National Poetry Month: Taking a Circuitous Path to Finding Meaning in a Poem

April 2, 2016

Tulips in a garden

Tulips in a garden

Watercolor sketch of tulips in a row

Watercolor sketch of tulips in a row

A favorite book of mine is The Wild Braid: A Poet Reflects on a Century in the Garden by Stanley Kunitz and Genine Lentine.  A large part of the book focuses on the poet’s garden in Provincetown on Cape Cod, a garden that he built from scratch and lovingly tended for forty summers.  Needless to say, the garden is full of metaphors, “symbolic of the surprises and ramifications of life itself in all its varied forms.”

One of the tasks in making his garden was choosing the paths through it.  And in this exercise, Kunitz sees its similarity to finding meaning in a poem.  “I avoid straight lines as much as possible,” he says.  “One of my principles is never to try to explain what a poem is about.  That’s a straight line to me.  The path to understanding of the poem is for me always circuitous, it’s a winding path . . . The poem holds its secrets and keeps its tensions by closing out the opportunity to explain.  The fact that it is so secret is what makes it so immediately touching and searching. . . . Art conceals and reveals at the same time.”

Closeup of tulip

Closeup of tulip

With poems and gardens, you can focus on a small part or the big scheme of things.  Both can be enriching experiences:

“Though you learn the meaning of a poem, the sense of a poem, word by word, in the end what you have is a fusion.

In the poem, there is an impulse that moves from line to line, from image to image, but complete revelation is not achieved until the poem arrives at its terminal point, at which time what has been secret before the poem begins to reveal itself, and you really have to mediate on the poem.”

In building his garden, you get the sense that Kunitz was creating a “living poem.”  He says, “I conceived of the garden as a poem in stanzas.  Each terrace contributes to the garden as a whole in the same way each stanza in a poem has a life of its own, and yet is part of a progressive whole as well.

The form provides some degree of repose, letting our mind rest in the comparatively manageable unit of the stanza, or terrace.  Yet there is also a need to move on, to look beyond the stanza, into the poem as a whole.

Often, when you finish reading a poem, the impulse is to revisit the beginning now that you’ve been all the way through it, and then each subsequent trip through the poem is different and colored by having see the whole thing.

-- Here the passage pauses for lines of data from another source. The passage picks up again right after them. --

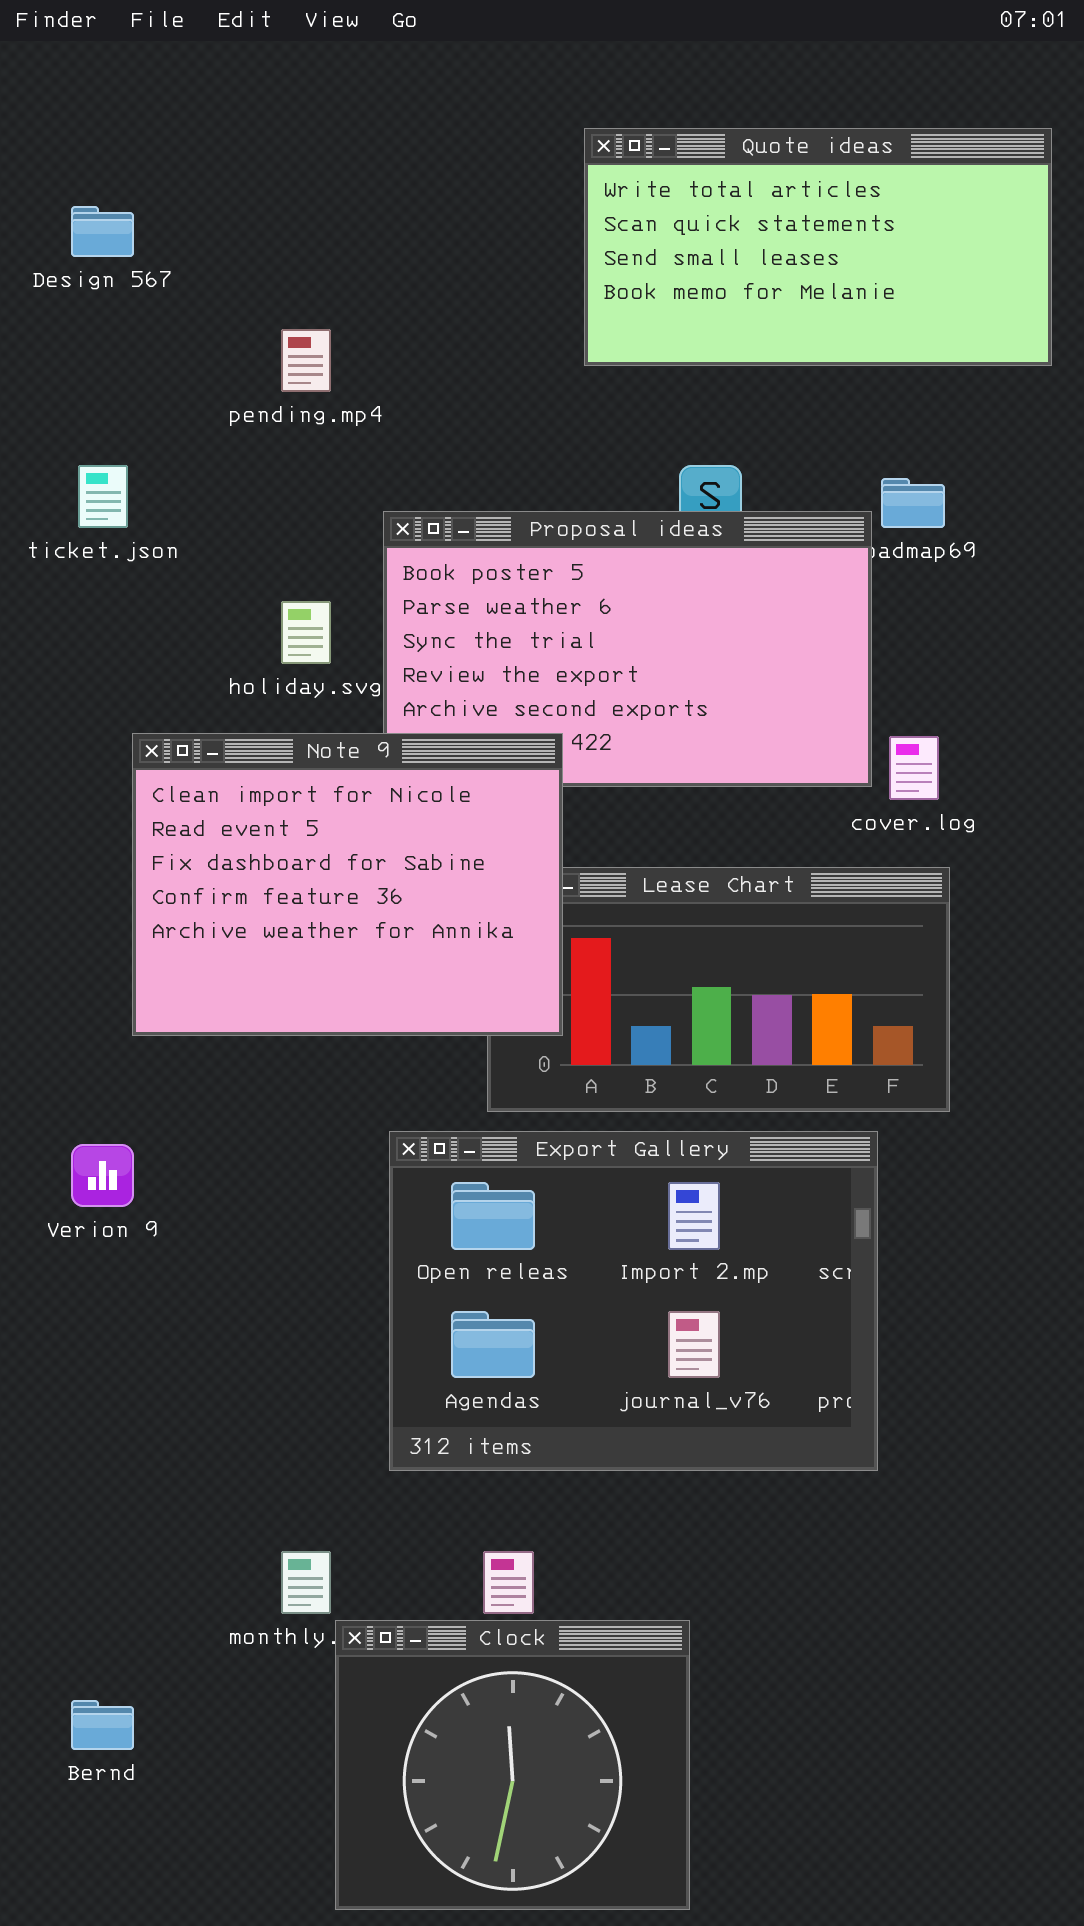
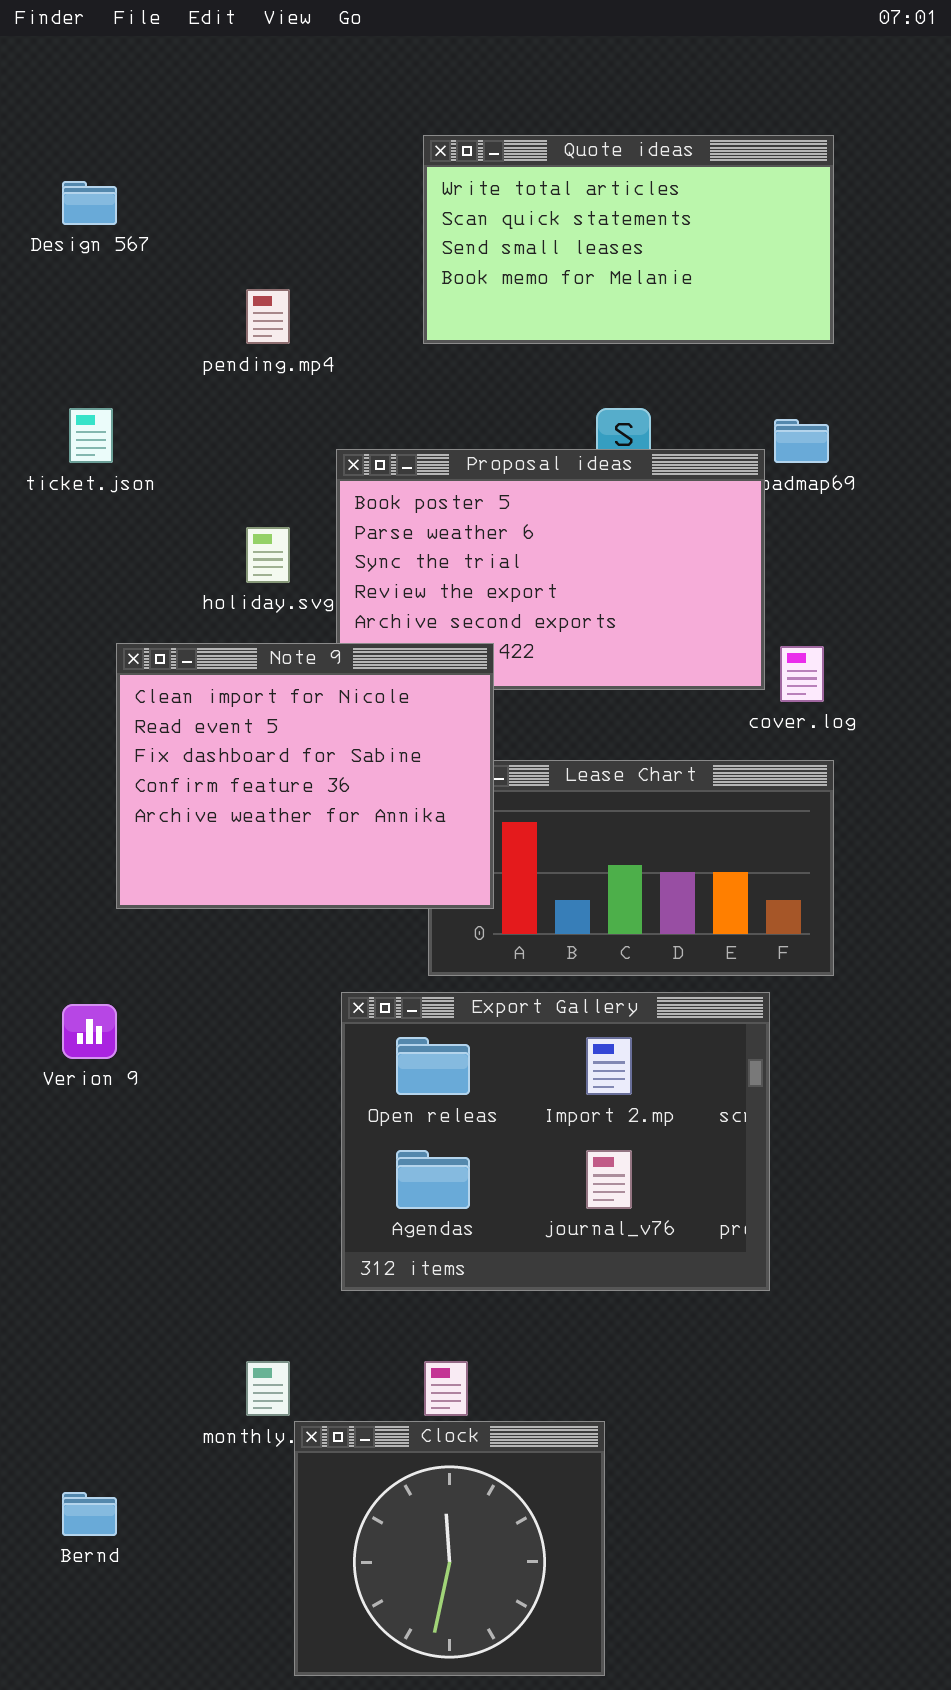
Quote ideas: [584,128,1052,366] -> [423,135,834,344], moved

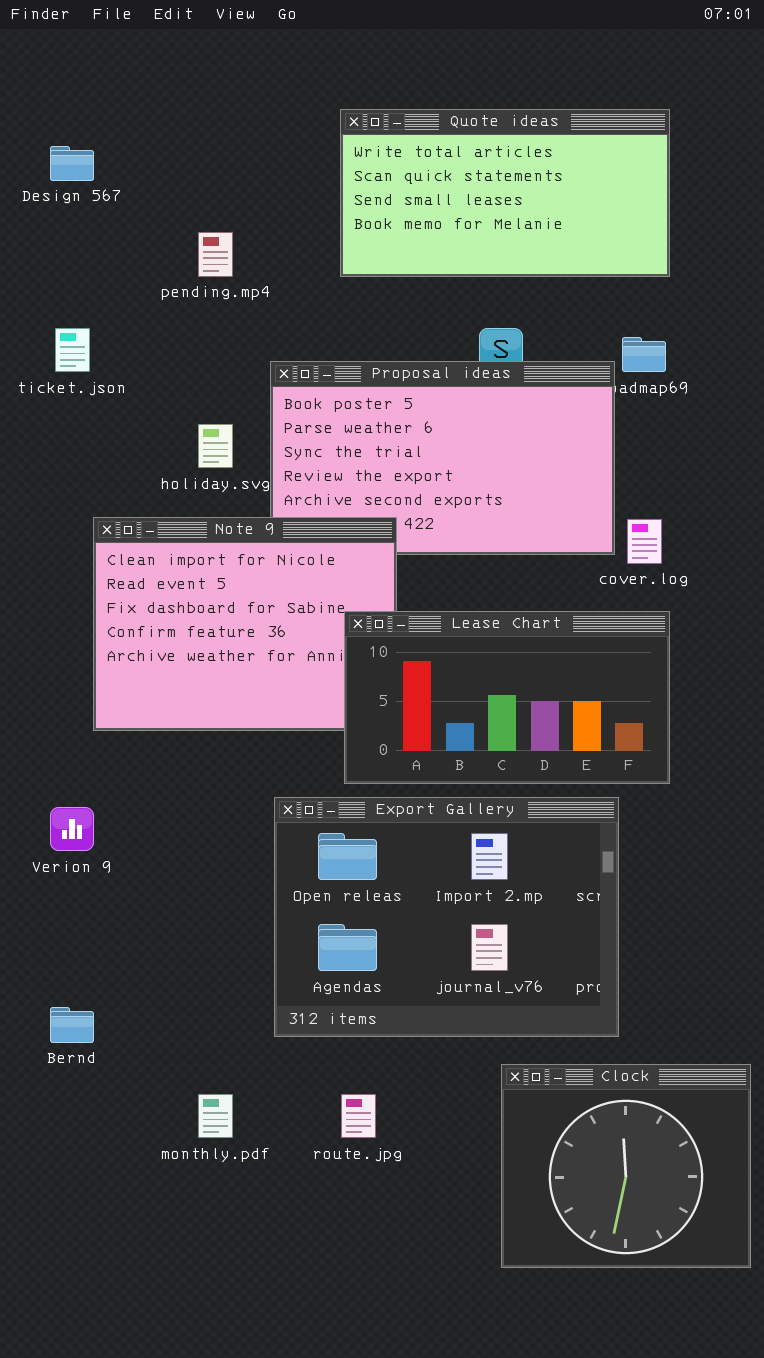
Lease Chart: [428,760,834,976] -> [344,611,670,784], raised
Clock: [294,1421,605,1676] -> [501,1064,751,1268], moved
Bernd: [62,1492,117,1536] -> [50,1007,94,1043], moved

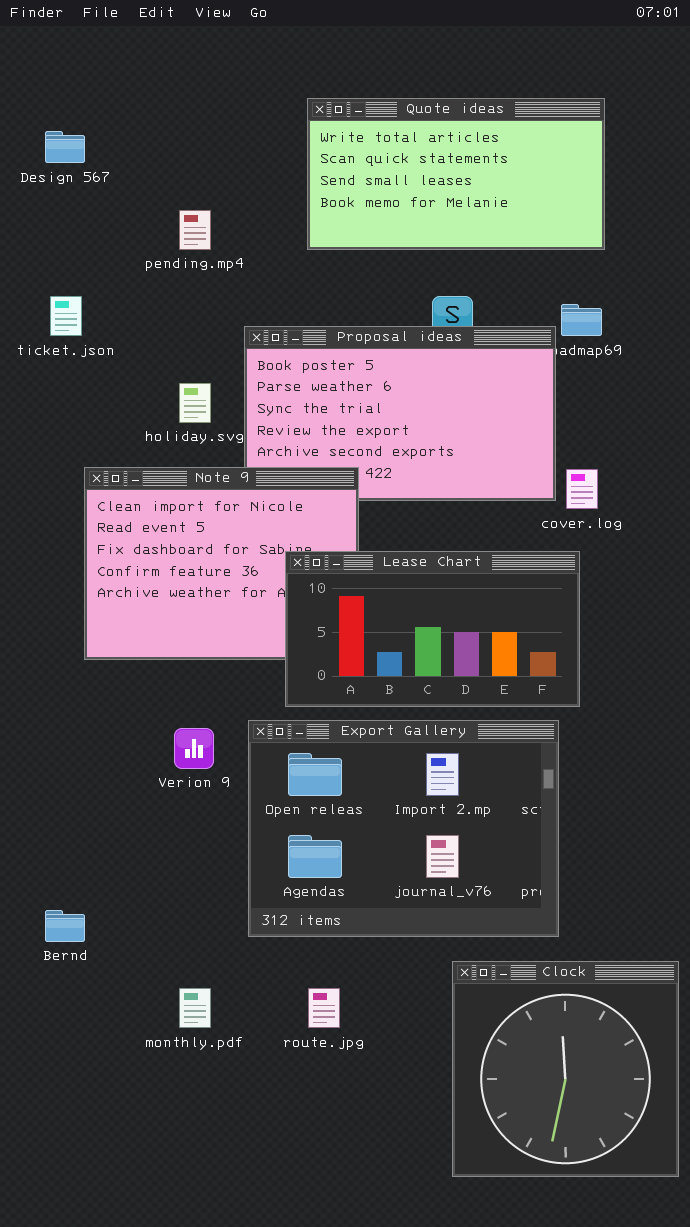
Lease Chart: [344,611,670,784] -> [285,551,580,707], moved
Verion 9: [50,807,94,851] -> [174,728,214,769], moved
Clock: [501,1064,751,1268] -> [452,961,679,1177], resized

Once you have perceived the garden as a whole, the individual tiers of the garden take on a different form because you have seen them both as a part and as a whole.  One of the mysteries of gardening is that the garden reflects the viewer’s own state of being at the time, just as your response to a poem lets you know something about your preoccupations or your susceptibility as you read it.

The garden communicates what it shows to you but you also contribute to the garden some of what you are seeking in terms of your own life, your own state of being.  One reason a garden can speak to you is that it is both its own reality and a manifestation of the interior life of the mind that imagined it in the beginning.”